The structures of Pt–Co/NaY and Ru–Co/NaY have been investigated by X-ray photoelectron spectroscopy (XPS), Extended X-ray absorption fine spectra (EXAFS) and temperature programmed spectroscopy. Formation of the bimetallic particles inside the zeolite framework, the effect of pre-treatments using O 2/H 2, He/H 2 and He/H 2/O 2/H 2 on the structure of the small bimetallic particles have also been studied. The structure of the samples was related to the activity and selectivity in CO hydrogenation. Under mild oxygen treatment the Pt–Co bimetallic particles are separated leaving the platinum particles in the supercage and transferring the Co 2+ ions into the sodalite cage or into the hexagonal prisms. Direct oxygen treatment on Ru/NaY results in the migration of the ruthenium particles to the external surface of the NaY, while the presence of cobalt in Ru–Co/NaY stabilizes the ruthenium inside the supercage. Conversely, EXAFS and XPS measurements indicate the reduction of Co 2+ ions facilitated by ruthenium and platinum, but the catalyst structure can be described by a ‘cherry-type’ model containing cobalt as its kernel.

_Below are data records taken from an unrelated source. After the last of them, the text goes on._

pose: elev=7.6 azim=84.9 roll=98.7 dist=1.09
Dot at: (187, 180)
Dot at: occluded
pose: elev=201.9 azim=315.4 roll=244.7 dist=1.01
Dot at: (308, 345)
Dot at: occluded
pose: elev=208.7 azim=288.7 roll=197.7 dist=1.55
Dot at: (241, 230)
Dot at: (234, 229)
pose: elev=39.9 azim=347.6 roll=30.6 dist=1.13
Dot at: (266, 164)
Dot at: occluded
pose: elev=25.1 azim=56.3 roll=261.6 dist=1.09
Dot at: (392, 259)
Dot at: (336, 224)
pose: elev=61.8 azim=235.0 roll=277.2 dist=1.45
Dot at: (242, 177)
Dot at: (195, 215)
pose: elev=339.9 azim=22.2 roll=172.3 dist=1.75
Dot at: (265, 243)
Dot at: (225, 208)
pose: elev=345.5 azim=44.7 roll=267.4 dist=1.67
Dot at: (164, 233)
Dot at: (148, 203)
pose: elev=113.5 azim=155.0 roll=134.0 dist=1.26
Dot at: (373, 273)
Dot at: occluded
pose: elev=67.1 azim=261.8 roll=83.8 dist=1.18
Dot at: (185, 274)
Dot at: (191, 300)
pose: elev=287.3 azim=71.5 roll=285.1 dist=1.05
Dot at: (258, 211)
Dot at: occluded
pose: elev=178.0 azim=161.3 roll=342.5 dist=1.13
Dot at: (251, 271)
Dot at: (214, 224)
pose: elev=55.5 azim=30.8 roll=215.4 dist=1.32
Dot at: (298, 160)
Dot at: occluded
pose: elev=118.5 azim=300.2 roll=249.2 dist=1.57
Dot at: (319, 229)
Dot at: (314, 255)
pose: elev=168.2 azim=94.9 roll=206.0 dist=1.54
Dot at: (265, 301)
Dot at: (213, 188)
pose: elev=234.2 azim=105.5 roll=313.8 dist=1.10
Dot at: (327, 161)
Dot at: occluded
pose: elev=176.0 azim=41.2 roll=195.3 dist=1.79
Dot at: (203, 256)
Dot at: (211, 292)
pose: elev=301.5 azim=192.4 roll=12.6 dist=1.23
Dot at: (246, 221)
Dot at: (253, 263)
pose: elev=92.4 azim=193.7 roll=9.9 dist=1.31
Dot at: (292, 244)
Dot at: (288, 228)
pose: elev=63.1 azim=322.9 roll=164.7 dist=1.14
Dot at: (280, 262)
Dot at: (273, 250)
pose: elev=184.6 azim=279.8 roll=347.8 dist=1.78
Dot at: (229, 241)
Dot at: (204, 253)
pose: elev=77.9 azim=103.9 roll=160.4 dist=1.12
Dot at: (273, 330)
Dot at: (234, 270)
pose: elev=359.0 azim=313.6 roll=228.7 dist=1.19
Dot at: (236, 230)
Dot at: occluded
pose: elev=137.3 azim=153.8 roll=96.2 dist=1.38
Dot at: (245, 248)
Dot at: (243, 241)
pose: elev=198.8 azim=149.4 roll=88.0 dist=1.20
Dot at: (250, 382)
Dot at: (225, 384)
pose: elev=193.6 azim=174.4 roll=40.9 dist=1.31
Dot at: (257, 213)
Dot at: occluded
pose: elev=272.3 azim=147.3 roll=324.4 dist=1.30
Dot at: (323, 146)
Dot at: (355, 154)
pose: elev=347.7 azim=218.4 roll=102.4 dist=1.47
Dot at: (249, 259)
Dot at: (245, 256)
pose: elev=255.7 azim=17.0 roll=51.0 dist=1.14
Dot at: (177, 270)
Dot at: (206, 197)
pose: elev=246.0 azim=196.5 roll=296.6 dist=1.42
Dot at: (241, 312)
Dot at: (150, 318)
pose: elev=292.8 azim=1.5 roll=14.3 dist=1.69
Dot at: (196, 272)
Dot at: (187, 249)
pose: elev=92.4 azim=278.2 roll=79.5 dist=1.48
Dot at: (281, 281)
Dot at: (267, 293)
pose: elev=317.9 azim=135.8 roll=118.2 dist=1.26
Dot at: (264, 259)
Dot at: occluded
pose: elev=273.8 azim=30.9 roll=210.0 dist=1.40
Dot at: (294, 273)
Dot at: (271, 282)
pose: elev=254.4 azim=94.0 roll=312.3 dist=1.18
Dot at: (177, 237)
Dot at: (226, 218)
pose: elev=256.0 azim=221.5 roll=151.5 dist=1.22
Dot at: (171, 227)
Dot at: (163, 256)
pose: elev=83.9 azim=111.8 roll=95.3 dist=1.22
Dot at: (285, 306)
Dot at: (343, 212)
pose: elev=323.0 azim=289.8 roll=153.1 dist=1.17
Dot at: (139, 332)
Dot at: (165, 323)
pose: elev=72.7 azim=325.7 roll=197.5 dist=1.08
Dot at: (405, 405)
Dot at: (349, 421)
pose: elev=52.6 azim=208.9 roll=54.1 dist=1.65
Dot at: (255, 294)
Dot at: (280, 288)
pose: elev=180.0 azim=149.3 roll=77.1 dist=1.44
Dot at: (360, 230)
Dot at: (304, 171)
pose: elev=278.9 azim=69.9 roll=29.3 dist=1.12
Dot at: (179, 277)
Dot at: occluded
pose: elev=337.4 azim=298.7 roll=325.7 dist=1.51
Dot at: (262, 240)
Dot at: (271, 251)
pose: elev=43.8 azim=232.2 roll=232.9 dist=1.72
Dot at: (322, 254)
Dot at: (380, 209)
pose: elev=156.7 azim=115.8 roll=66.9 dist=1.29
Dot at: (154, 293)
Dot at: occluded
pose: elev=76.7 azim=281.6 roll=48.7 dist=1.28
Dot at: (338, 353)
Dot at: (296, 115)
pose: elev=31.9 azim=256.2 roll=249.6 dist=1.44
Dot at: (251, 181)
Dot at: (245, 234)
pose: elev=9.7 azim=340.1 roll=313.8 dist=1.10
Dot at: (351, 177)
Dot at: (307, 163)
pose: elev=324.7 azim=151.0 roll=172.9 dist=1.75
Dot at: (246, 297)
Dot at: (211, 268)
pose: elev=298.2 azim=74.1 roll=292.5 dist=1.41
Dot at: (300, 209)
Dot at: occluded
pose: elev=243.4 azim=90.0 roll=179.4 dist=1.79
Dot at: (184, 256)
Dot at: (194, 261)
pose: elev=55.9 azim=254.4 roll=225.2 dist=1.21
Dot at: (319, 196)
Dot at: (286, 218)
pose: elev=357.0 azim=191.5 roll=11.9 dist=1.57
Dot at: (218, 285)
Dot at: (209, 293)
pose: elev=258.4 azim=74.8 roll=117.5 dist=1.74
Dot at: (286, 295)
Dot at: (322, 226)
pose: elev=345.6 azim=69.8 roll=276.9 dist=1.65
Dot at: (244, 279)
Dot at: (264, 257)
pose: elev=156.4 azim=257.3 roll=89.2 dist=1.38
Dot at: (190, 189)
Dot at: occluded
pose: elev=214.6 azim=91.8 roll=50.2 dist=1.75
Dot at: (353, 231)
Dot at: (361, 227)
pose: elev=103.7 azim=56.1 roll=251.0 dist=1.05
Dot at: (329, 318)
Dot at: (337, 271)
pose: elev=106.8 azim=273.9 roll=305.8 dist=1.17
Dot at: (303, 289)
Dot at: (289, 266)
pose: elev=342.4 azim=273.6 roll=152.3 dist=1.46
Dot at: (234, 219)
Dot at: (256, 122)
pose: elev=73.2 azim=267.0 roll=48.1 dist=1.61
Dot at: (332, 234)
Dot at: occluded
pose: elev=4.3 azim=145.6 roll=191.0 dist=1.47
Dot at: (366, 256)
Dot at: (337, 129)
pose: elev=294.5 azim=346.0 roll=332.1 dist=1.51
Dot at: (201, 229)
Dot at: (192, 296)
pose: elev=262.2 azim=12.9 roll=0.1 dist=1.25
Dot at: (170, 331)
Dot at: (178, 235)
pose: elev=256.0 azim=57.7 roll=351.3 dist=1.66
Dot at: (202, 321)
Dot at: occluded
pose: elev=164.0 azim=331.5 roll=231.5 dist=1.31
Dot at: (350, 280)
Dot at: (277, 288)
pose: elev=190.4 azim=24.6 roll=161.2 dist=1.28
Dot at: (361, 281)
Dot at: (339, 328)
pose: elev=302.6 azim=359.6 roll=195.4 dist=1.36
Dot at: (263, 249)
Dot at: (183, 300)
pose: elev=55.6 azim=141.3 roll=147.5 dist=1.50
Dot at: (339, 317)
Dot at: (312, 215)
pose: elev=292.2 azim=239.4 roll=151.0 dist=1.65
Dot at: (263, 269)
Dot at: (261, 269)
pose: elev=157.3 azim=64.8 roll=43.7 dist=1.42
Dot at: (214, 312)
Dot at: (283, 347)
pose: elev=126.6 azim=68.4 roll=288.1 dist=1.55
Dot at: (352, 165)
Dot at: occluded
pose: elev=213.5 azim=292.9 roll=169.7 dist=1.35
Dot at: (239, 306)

As a result the major difference between mono- and bimetallic samples is mainly controlled by the location of the metal particles and the extent of reducibility of Co 2+ ions. The olefin/paraffin ratio changes depending on the location of the metal particles, and the chain growth depends on the residence time of the species inside the zeolite. The major parameters governing the general behavior of zeolite-supported bimetallic particles, are discussed.